Esordì pubblicando i due drammi The Queen Mother e Rosamond. Nel 1861 visitò l'Italia e vi tornò nel 1864, anno in cui incontrò Walter Savage Landor a Firenze. Nel frattempo era venuto a contatto con D. G. Rossetti e G. Meredith. Nel 1865 pubblicò il dramma Atalanta in Calydon; nel 1866 i Poems and Ballads, che dettero luogo a vivaci polemiche: il poeta divenne noto al grande pubblico per la sua indipendenza dalla tradizione vittoriana, nel campo della politica oltre che della morale. Della sua passione politica testimoniano le opere seguenti: Song of Italy, del 1867, anno in cui conobbe il Mazzini, e Songs before Sunrise (1871) ispirati all'ideale repubblicano e alla storia italiana contemporanea. In tutte le opere seguenti (Poems and Ballads, 1878, 1889; il dramma Erechters, 1876; il poema cavalleresco Tristram of Lyonesse, 1882), il poeta ritorna ai modi e ai temi delle sue poesie, ma con vena ormai stanca.

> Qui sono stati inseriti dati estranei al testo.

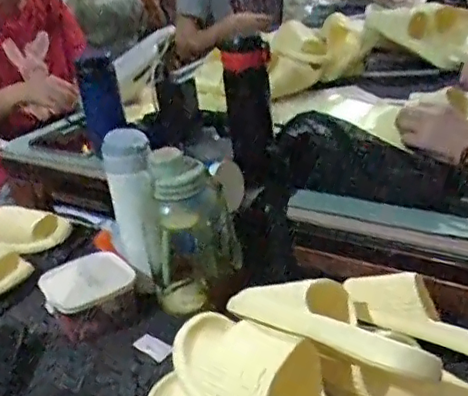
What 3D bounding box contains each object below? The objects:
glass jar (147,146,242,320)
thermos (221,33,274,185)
[{"bbox_3d":[-0.055,0.041,0.760,0.114,0.191,0.102,-7,27,1],"label":"glass jar"},{"bbox_3d":[0.021,-0.130,0.895,0.064,0.254,0.056,-9,55,-4],"label":"thermos"}]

È da rilevare la sua attività di critico, improntata a una particolare sensibilità e larghezza di interessi (William Blake, A Critical study, 1867; A Study of Shakespeare, 1879; A Study of Victor Hugo, 1886).

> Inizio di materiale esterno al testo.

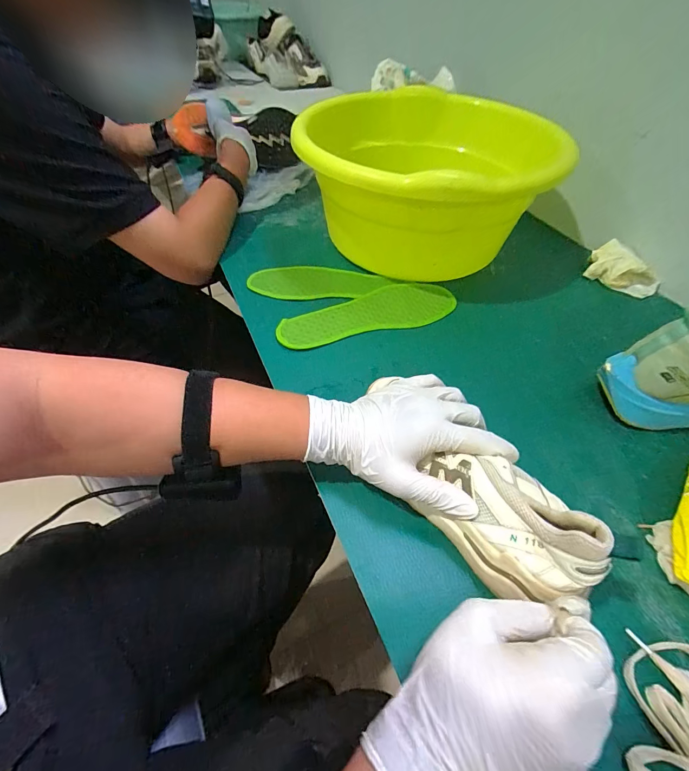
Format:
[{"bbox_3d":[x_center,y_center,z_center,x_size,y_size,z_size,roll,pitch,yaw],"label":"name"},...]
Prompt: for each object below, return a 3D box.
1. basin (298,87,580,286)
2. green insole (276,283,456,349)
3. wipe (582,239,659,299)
[{"bbox_3d":[0.120,-0.308,0.563,0.354,0.168,0.356,1,51,-1],"label":"basin"},{"bbox_3d":[0.034,-0.102,0.502,0.252,0.011,0.080,-12,53,-11],"label":"green insole"},{"bbox_3d":[0.426,-0.175,0.545,0.099,0.052,0.044,33,57,22],"label":"wipe"}]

Nella sua poesia, tipica della fine del secolo, sono
riconoscibili le varie influenze dei preraffaelliti, di Landor, dei primi romantici e dei poeti greci e latini. Spesso l'eloquenza prevale sul canto; vivissima, però, è sempre la tendenza all'espressione musicale pura e il senso della bellezza delle parole e della loro posizione nel verso. Comunque, la sua ispirazione più genuina è da indicarsi più nelle poesie dominate dalla ossessione sensuale e da un morbido senso della morte che in quelle patriottiche, dove l'influsso della retorica victorughiana è più palese. Del valore, in parte positivo, della sua opera di poeta e critico dà conferma l'influenza esercitata su Walter Pater e su altri letterati della generazione seguente.